The question caught me off guard—not because I didn’t expect him to care, but because he asked it so gently, like the answer mattered to him in a way that had nothing to do with me owing him anything.
“The recovery’s going to be long, but … he’s going to be okay,” I said, my voice catching a little.
Relief flickered across Ronan’s features, so subtle most people wouldn’t notice. But I did.
“I don’t even know how to say thank you in a way that feels like enough,” I added.
“You don’t owe me anything,” he said quietly.
“I don’t think this is about owing,” I replied. “I think it’s about being seen. And I’ve never felt more seen in my entire life than I do with you.”
A beat passed between us. Thick with meaning. Then his hand slid back to mine, and he murmured?—
“Come upstairs,” he said.
I’d been to Ronan’s bedroom before, but stepping into it now felt different, like crossing a threshold into something sacred.

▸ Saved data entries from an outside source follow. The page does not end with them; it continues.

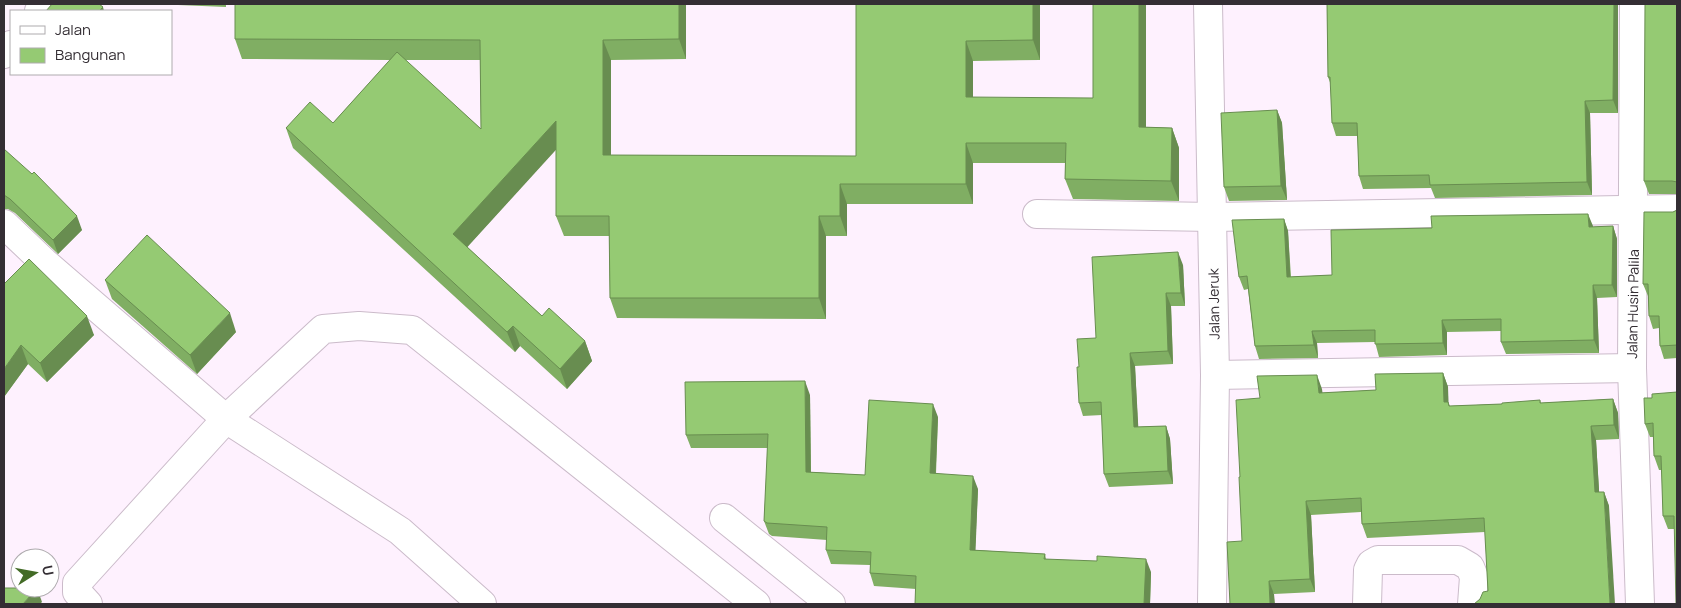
<svg xmlns="http://www.w3.org/2000/svg" width="1681" height="608" font-family="Manrope,sans-serif">
	<style>
		.lines { fill: none; stroke-linecap: round; stroke-linejoin: round }
		.minor-casing { stroke: #cbbbca; stroke-width: 30 }
		.minor { stroke: #fff; stroke-width: 28 }
		.wall { fill: #80ae63; fill-rule: evenodd }
		.shaded-wall { fill: #688d50 }
		.building { fill: #95ca73; stroke: #688d50 }
		.labels { text-anchor: middle; stroke-width: 4; stroke-linejoin: round; paint-order: stroke }
		.street-label { font-size: 14px; fill: #342e34; stroke: #fff }
	</style>
	<rect width="100%" height="100%" fill="#fef1fe"/>
	<g class="lines">
		<defs>
			<g id="minor">
				<polyline points="1208,4 1215,375 1212,604"/>
				<polyline points="1634,4 1632,368 1640,604"/>
				<polyline points="39,11 45,4"/>
				<polyline points="4,54 11,45"/>
				<polyline points="1037,214 1212,217 1677,209"/>
				<polyline points="4,224 44,262 226,419 400,531 482,604"/>
				<polyline points="1215,375 1632,368"/>
				<polyline points="724,518 831,604"/>
				<polyline points="88,604 77,592 77,583 226,419 323,329 359,326 412,330 756,604"/>
				<polyline points="1367,604 1368,570 1371,564 1378,560 1458,560 1470,567 1474,577 1472,604"/>
			</g>
		</defs>
		<!-- minor casing -->
		<use href="#minor" class="minor-casing"/>
		<!-- minor -->
		<use href="#minor" class="minor"/>
	</g>
	<!-- wall -->
	<g class="wall">
		<polygon points="154,4 226,4 226,7"/>
		<path d="M686 4V59L611 60V155L856 156V4H1040V60L973 61V97L1146 127 1172 128 1179 148V201L1073 199 1065 179V163H973V204H847V236H826V319L617 318 610 298 609 236H564L556 216V149L467 247 542 316 585 341 592 361 567 389 520 346 515 352 293 148 286 128 333 123 390 60 242 59 235 39ZM405 60H480L481 129Z"/>
		<polygon points="1327,4 1618,4 1618,113 1590,113 1592,195 1435,198 1431,188 1363,189 1359,176 1358,136 1336,136 1332,123 1331,85 1328,77"/>
		<polygon points="1677,4 1677,194 1649,194 1644,181"/>
		<polygon points="1277,110 1282,123 1287,200 1229,201 1224,187"/>
		<polygon points="4,149 82,230 58,254 15,213 8,209 4,209"/>
		<polygon points="1677,210 1677,358 1664,359 1660,346 1659,328 1653,329 1649,316 1648,296 1643,284 1673,212"/>
		<polygon points="1284,219 1288,231 1291,277 1332,275 1593,227 1613,226 1617,239 1617,297 1597,298 1599,353 1506,354 1501,342 1501,331 1447,332 1447,355 1379,357 1375,342 1317,343 1318,358 1259,359 1255,346 1248,289 1244,290 1239,277"/>
		<polygon points="29,259 94,335 47,382 28,364 4,397"/>
		<polygon points="1183,265 1185,306 1171,306 1173,364 1135,366 1138,427 1166,426 1170,439 1173,484 1109,487 1104,474 1102,415 1083,416 1079,403 1079,367 1096,338"/>
		<polygon points="105,280 236,332 197,374 112,299"/>
		<polygon points="1443,373 1448,387 1448,402 1450,406 1502,404 1540,400 1541,403 1613,399 1618,413 1619,439 1596,440 1599,492 1604,492 1609,506 1480,599 1488,591 1485,532 1367,538 1362,524 1361,512 1311,515 1315,592 1274,594 1242,541 1240,477 1260,398 1322,389 1322,393 1376,390"/>
		<polygon points="1677,392 1674,529 1668,529 1663,516 1662,470 1659,470 1654,456 1653,437 1650,437 1645,424 1652,398"/>
		<polygon points="810,395 811,472 865,475 938,417 936,474 978,489 975,550 1045,554 1046,559 1151,572 1150,604 915,604 916,589 874,586 870,573 870,565 831,564 826,550 827,540 772,536 769,534 764,521 768,448 691,448 686,435"/>
	</g>
	<!-- shaded-wall -->
	<g class="shaded-wall">
		<polygon points="679,4 686,4 686,59 679,39"/>
		<polygon points="1033,4 1040,4 1040,60 1033,40"/>
		<polygon points="1139,4 1146,4 1146,147 1139,127"/>
		<polygon points="1614,4 1618,4 1618,113 1613,100"/>
		<polygon points="103,7 104,11 99,11"/>
		<polygon points="603,40 611,60 611,175 603,155"/>
		<polygon points="966,41 973,61 973,117 966,97"/>
		<polygon points="1585,101 1590,113 1592,195 1587,182"/>
		<polygon points="1277,110 1282,123 1287,200 1281,186"/>
		<polygon points="556,121 564,141 461,254 453,234"/>
		<polygon points="1172,128 1179,148 1179,201 1171,181"/>
		<polygon points="966,143 973,163 973,204 966,184"/>
		<polygon points="840,184 847,204 847,236 840,216"/>
		<polygon points="1588,214 1593,226 1593,239 1589,227"/>
		<polygon points="77,216 82,230 58,254 53,240"/>
		<polygon points="819,216 826,236 826,319 819,298"/>
		<polygon points="1284,219 1288,231 1291,290 1287,277"/>
		<polygon points="1613,226 1617,239 1617,297 1612,285"/>
		<polygon points="1178,252 1183,265 1185,306 1181,293"/>
		<polygon points="1593,285 1597,298 1599,353 1594,340"/>
		<polygon points="1166,293 1171,306 1173,364 1168,351"/>
		<polygon points="230,313 236,332 197,374 190,355"/>
		<polygon points="87,316 94,335 47,382 40,363"/>
		<polygon points="1442,320 1447,332 1447,355 1443,343"/>
		<polygon points="513,326 520,346 515,352 507,332"/>
		<polygon points="1312,331 1317,343 1318,358 1314,345"/>
		<polygon points="585,341 592,361 567,389 560,369"/>
		<polygon points="21,345 28,364 4,397 4,369"/>
		<polygon points="1130,353 1135,366 1139,440 1134,427"/>
		<polygon points="1443,373 1448,387 1449,416 1444,402"/>
		<polygon points="1317,375 1322,389 1324,406 1319,393"/>
		<polygon points="805,381 810,395 811,486 806,472"/>
		<polygon points="1613,399 1618,413 1619,439 1614,425"/>
		<polygon points="933,404 938,417 935,487 930,473"/>
		<polygon points="1166,426 1170,439 1173,484 1168,471"/>
		<polygon points="1591,426 1596,440 1600,506 1595,492"/>
		<polygon points="973,476 978,489 975,563 970,550"/>
		<polygon points="1604,492 1609,506 1615,604 1610,604"/>
		<polygon points="1306,501 1311,515 1315,592 1310,579"/>
		<polygon points="1146,559 1151,572 1150,604 1144,604"/>
		<polygon points="1269,581 1274,594 1275,604 1270,604"/>
		<polygon points="37,588 42,602 40,604 23,604"/>
	</g>
	<!-- building -->
	<g class="building">
		<polygon points="52,4 99,4 103,7 99,11 46,11"/>
		<polygon points="235,4 679,4 679,39 603,40 603,155 856,156 856,4 1033,4 1033,40 966,41 966,97 1093,98 1093,4 1139,4 1139,127 1172,128 1171,181 1065,179 1066,143 966,143 966,184 840,184 840,216 819,216 819,298 610,298 609,216 556,216 556,121 453,234 542,316 549,308 585,341 560,369 513,326 507,332 286,128 310,102 333,123 397,52 481,129 480,40 235,39"/>
		<polygon points="1327,4 1614,4 1613,100 1585,101 1587,182 1430,185 1429,175 1359,176 1357,123 1332,123 1330,77 1328,77"/>
		<polygon points="1645,4 1677,4 1677,182 1672,181 1644,181"/>
		<polygon points="1277,110 1281,186 1224,187 1221,113"/>
		<polygon points="4,149 32,174 34,172 77,216 53,240 10,199 4,195"/>
		<polygon points="1677,210 1677,345 1660,346 1659,316 1649,316 1648,284 1643,284 1644,212 1673,212"/>
		<polygon points="1588,214 1589,227 1613,226 1612,285 1593,285 1594,340 1501,342 1501,319 1442,320 1443,343 1375,344 1375,330 1312,331 1314,345 1255,346 1247,276 1239,277 1232,220 1284,219 1287,277 1332,275 1331,230 1432,228 1431,216"/>
		<polygon points="147,235 230,313 190,355 105,280"/>
		<polygon points="1178,252 1181,293 1166,293 1168,351 1130,353 1134,427 1166,426 1168,471 1104,474 1101,402 1079,403 1077,367 1079,367 1077,339 1096,338 1092,257"/>
		<polygon points="29,259 87,316 40,363 21,345 4,369 4,284"/>
		<polygon points="1443,373 1444,402 1448,402 1449,406 1502,404 1502,403 1540,400 1540,403 1613,399 1614,425 1591,426 1595,492 1604,492 1610,604 1474,604 1480,599 1483,592 1488,591 1484,518 1362,524 1361,498 1306,501 1310,579 1269,581 1270,604 1230,604 1227,542 1242,541 1239,477 1240,477 1236,400 1260,398 1257,376 1317,375 1319,393 1376,390 1375,374"/>
		<polygon points="805,381 806,472 865,475 869,400 933,404 930,473 973,476 970,550 1045,554 1044,559 1097,561 1097,556 1146,559 1144,604 915,604 916,576 870,573 871,552 826,550 827,527 767,523 764,521 768,434 686,435 685,382"/>
		<polygon points="1677,392 1677,604 1676,604 1674,516 1663,516 1661,456 1654,456 1653,423 1645,424 1644,398 1652,398 1652,394"/>
		<polygon points="4,588 37,588 23,604 4,604"/>
	</g>
	<g class="labels">
		<!-- street labels -->
		<g class="street-label">
			<text transform="translate(1214 304) rotate(-91)" y="5">Jalan Jeruk</text>
			<text transform="translate(1633 304) rotate(-89)" y="5">Jalan Husin Palila</text>
		</g>
	</g>
	<!-- border -->
	<rect width="1681" height="608" fill="none" stroke="#342e34" stroke-width="10"/>
	<!-- legend -->
	<rect x="10" y="10" width="162" height="65" fill="#ffffff" stroke="#aeabae"/>
	<rect x="20" y="26" width="25" height="8" fill="#ffffff" stroke="#aeabae"/>
	<text x="55" y="35" font-size="15" fill="#342e34">Jalan</text>
	<rect x="20" y="48" width="25" height="15" fill="#95ca73" stroke="#aeabae"/>
	<text x="55" y="60" font-size="15" fill="#342e34">Bangunan</text>
	<!-- north arrow -->
	<g transform="translate(35 573) rotate(79)"><circle r="24" fill="#ffffff" stroke="#aeabae"/>
	<path d="M0-4L9 19L0 12L-9 19Z" fill="#436b26"/>
	<text y="-8" font-size="14" font-weight="bold" text-anchor="middle" fill="#342e34">U</text>
	</g>
</svg>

The room was a cocoon of shadows, lit only by the soft glow of a single lamp on the nightstand, its amber light pooling over the dark wood floors and the massive bed draped in charcoal linens. The air carried his scent—cedar, smoke, and something primal that made my pulse quicken.
My eyes caught on a corner table, cluttered with sculpting tools—chisels, a small mallet, a clay-stained cloth—surrounding a half-finished stone figure, delicate and fluid in form. The sight stopped me cold. He was working on something new now. The piece at my parents’ nursery was done—finished and installed—and yet he hadn’t stopped creating. He’d kept going. Pouring himself into more of this quiet, reverent work. His hands, once trained for destruction, now coaxed softness and story from stone. And that realization hit me harder than I expected.
Ronan stood behind me, his presence a quiet storm. “Told you I’d try my hand at sculpting,” he murmured, his voice low, rough with an edge of vulnerability. “Walked away from the other life. For you.”
His words landed like a vow, and I turned to face him, my breath catching at the intensity in his dark eyes, the faint scar near his brow softened by the lamplight.
He stepped closer, his hands finding the hem of my jeans, his fingers deliberate as they unbuttoned them, peeling the denim down my hips with a reverence that felt like worship. Not just lust, but something deeper. My shirt followed, then my bra and panties, until I stood bare before him, my skin prickling under his gaze. He didn’t rush, didn’t devour me with the hunger I knew he felt. Instead, his fingers traced the curve of my shoulder, the dip of my waist, as if committing every inch to memory.
“Look at me, Zara,” he said, his voice a quiet command, his hands cupping my face. “Trust me. Let me see you—all of you.” His eyes searched mine, not just for my body but for the parts I’d guarded so fiercely: the doubts, the fears, the vulnerability I’d buried under defiance and principle. I nodded, my lips parting, and let myself fall into his gaze, letting him see the woman who’d chosen him, not just tonight but for always.
He guided me to the bed, the linens cool against my back as he lowered himself over me, his body strong and magnificent. His mouth found mine, slow and deep, a kiss that tasted of whiskey and promises, his tongue teasing with a tenderness that made my chest ache. His hands roamed, stroking my breasts, my thighs, each touch a confession of everything we’d withheld, everything we’d endured to reach this moment.
“Lady,” he whispered against my lips, the name a tether to our beginning, to the Alpha Mail service thathad brought us together, where he’d been just a fantasy. But now he was mine, real and raw and irrevocably here.
“Ronan,” I whispered back, his name a benediction. My hands slid up his chest, feeling the steady thrum of his heart, and I pulled him closer, needing to feel him, all of him. He entered me slowly, deliberately, his eyes never leaving mine, each movement a vow that we were forever.
The stretch of him was exquisite, filling me completely, and I gasped, my nails digging into his shoulders as we moved together, a rhythm that started soft, almost tentative, like we were learning each other anew.
But the tenderness gave way to hunger. His thrusts deepened, harder, more desperate, his hands gripping my hips as he drove into me, his breath ragged against my throat.